- [AIM OF THE TASK]
Check the listing below line by line and report how many lines hold "המשפט", with no other words.
START THE INPUT
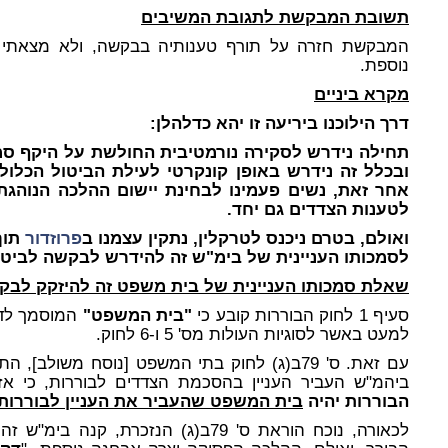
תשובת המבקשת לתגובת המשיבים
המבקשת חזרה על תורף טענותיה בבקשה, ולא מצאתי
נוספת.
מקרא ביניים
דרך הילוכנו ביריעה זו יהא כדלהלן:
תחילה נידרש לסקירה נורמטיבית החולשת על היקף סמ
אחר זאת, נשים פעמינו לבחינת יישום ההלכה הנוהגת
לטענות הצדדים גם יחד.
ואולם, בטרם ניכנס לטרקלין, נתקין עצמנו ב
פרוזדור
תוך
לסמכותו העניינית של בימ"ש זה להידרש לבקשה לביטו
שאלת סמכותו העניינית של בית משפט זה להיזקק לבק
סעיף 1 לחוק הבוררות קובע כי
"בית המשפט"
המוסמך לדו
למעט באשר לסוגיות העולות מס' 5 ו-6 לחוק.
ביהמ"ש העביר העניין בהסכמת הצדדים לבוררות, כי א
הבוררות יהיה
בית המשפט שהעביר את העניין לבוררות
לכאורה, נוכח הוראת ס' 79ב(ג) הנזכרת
END THE INPUT
- [EXERCISE SOLUTION]
2